Signs that may indicate you (or someone you care about) may not be coping with the media coverage may include:

  • following closely the details of the court case and finding it hard to stop
  • feeling intensely anxious and distressed every time you encounter the media coverage
  • withdrawing from people, or no longer doing things that you usually enjoy
  • finding yourself constantly thinking about the case or your own experiences of abuse, with memories of what happened to you or your loved one haunting you more than they used to.

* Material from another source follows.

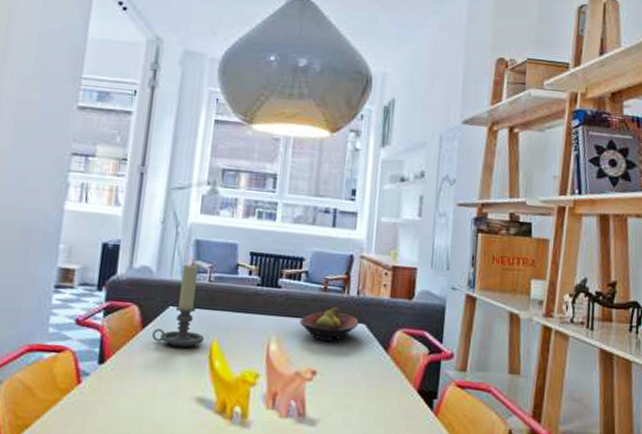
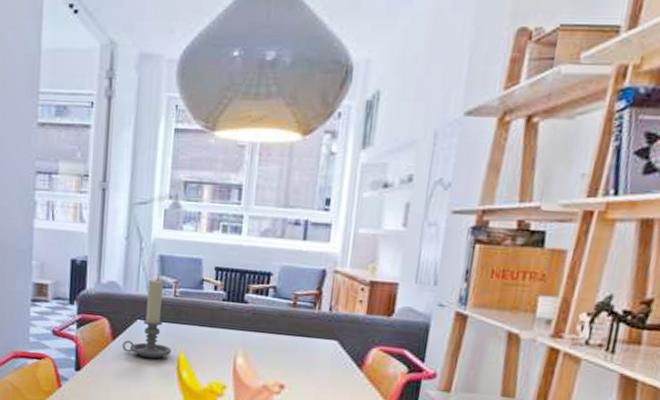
fruit bowl: present [299,307,359,343] -> none [267,323,331,358]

What you can do or encourage others to do:

  • If you are repeatedly checking the news, set yourself a limit on the amount of news you view
  • Spend time with people you care about, even if you don’t want to talk about what you are going through. Sometimes you will want to be alone, and that’s OK too, but try not to become too isolated.
  • Talk about your feelings with someone who will understand. You can go into as much or as little detail as you are comfortable with. Sometimes it can be enough to let people know that the news coverage is affecting you and ask for their support.
  • If you feel yourself withdrawing from your usual activities, try to get back to your normal routine as soon as possible, but take it easy. Don’t throw yourself into activities or work in an attempt to avoid painful thoughts or memories. Try to include activities that are enjoyable and remind you of what is important to you. These can be as simple as relaxing with a cup of tea, or making time to play with your children.
  • Try to avoid using drugs or alcohol to cope, as they can lead to more problems down the track.